In a shocking development, rumors of impropriety have been given new life as a member of The Floaters (losers of the Play-In game) observed Coaches Mark Ewing and Tony Signore in a drinking establishment lending credence to a passerby (sorta looked like Christine McVie of Fleetwood Mac) who (female in nature) glanced down at the various sheets and tables they had displayed in front of them, pulled out a pen (from some unknown and as yet un-revealed location) and wrote down the name "Juice Newton".

Ewing was overheard saying something to the effect that "We'll HAVE to ensure she (Juice) gets selected for next year's tourney. Give me some more pretzels, will ya, Tony?" Signore, upon observing they were the only ones in the establishment at the time, started hurling peanut shells at Ewing; all the time wagging his finger at him and proclaiming "There Pretzels ARE making me thirsty!"
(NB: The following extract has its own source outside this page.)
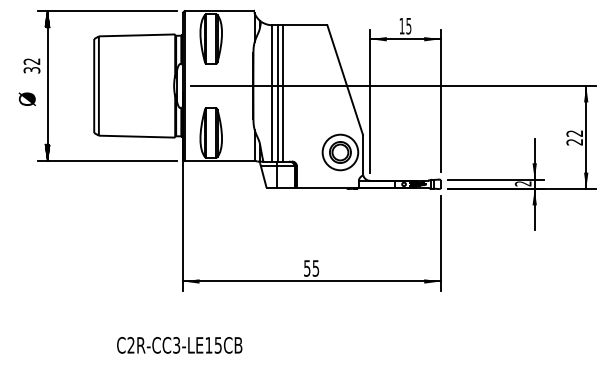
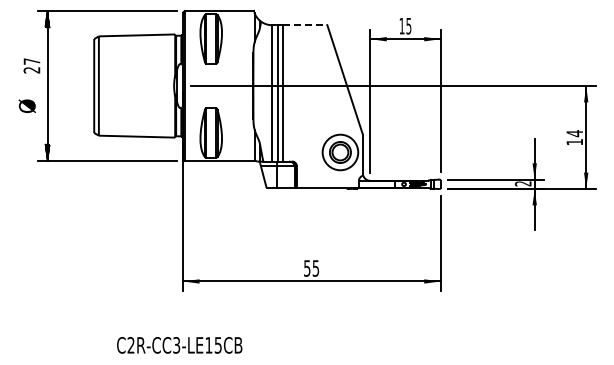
line at (305, 25): solid -> dashed
text at (31, 65): 32 -> 27
text at (26, 98) position: (26, 98) -> (26, 105)
text at (574, 137): 22 -> 14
Ewing tried to defuse the situation by ignoring Signore, which only seemed to invigorate him. Thrusting an empty glass into the air as if it were a sword, Signore proclaimed "WOLVERINES!", then quickly started gathering up as many peanut packets and potato chip bags as he could carry, and built a make-shift bunker next to the juke box.
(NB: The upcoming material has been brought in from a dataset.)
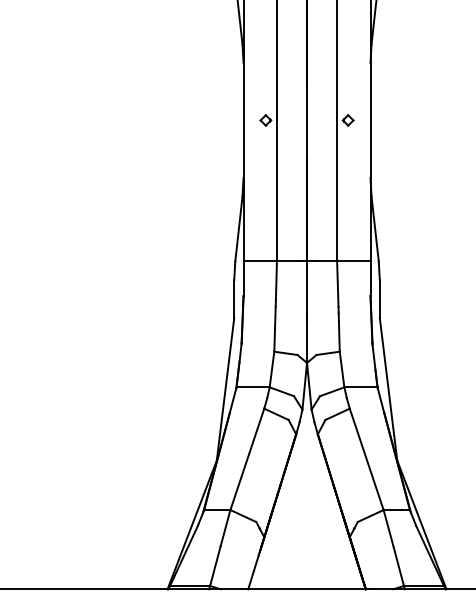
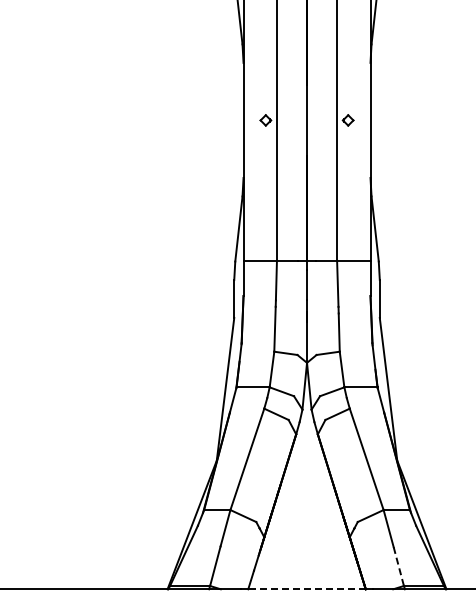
line at (398, 567): solid -> dashed
line at (307, 589): solid -> dashed
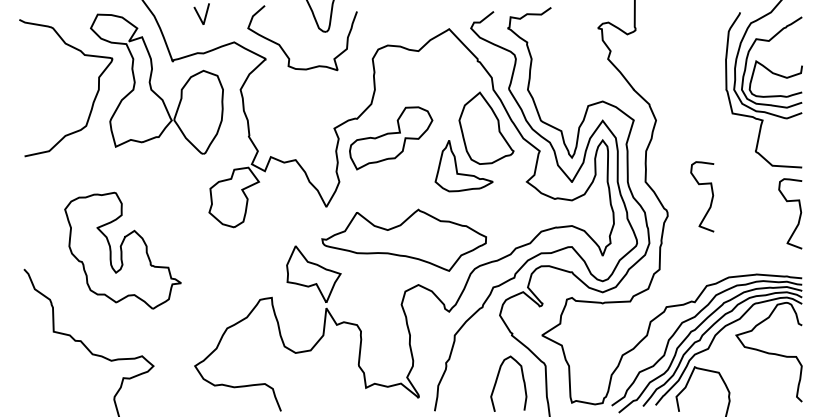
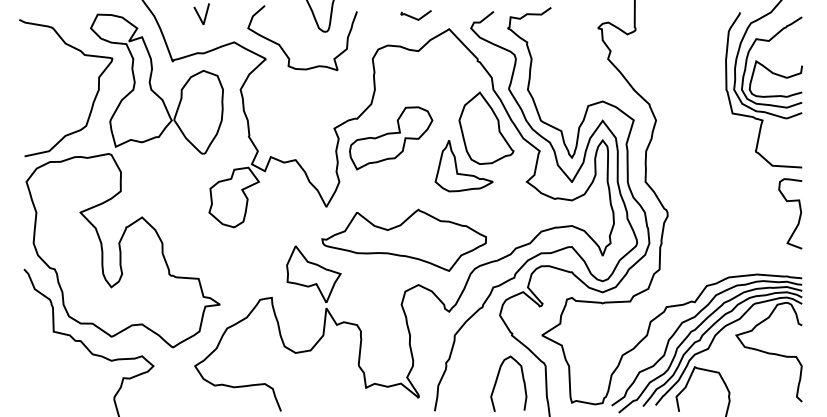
line at (415, 17): none -> present
curve at (711, 197): present -> none
part at (122, 250) size: 118x119 px -> 196x196 px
As Ewing's stormtroopers arrived to "maintain the peace" (as Ewing words it), Ewing, thinking a little music could soothe the situation, inserted a dollar bill into the juke box, which randomly started playing "Jukebox Hero" Upon hearing the opening chords, Signore lept from his hiding spot, and in an imitation of a Edvard Much painting, started screaming.

Eventually the Stormtroopers were able to "establish order", by guaranteeing Signore that "the ambassador had been found." Signore, unaware of what that meant, lowered his guard, and one of the troopers were able to use a blackjack to full-effect.

Music Star Wars 2009 stock was up 3.9% as word of the incident reached the NASDAQ floor.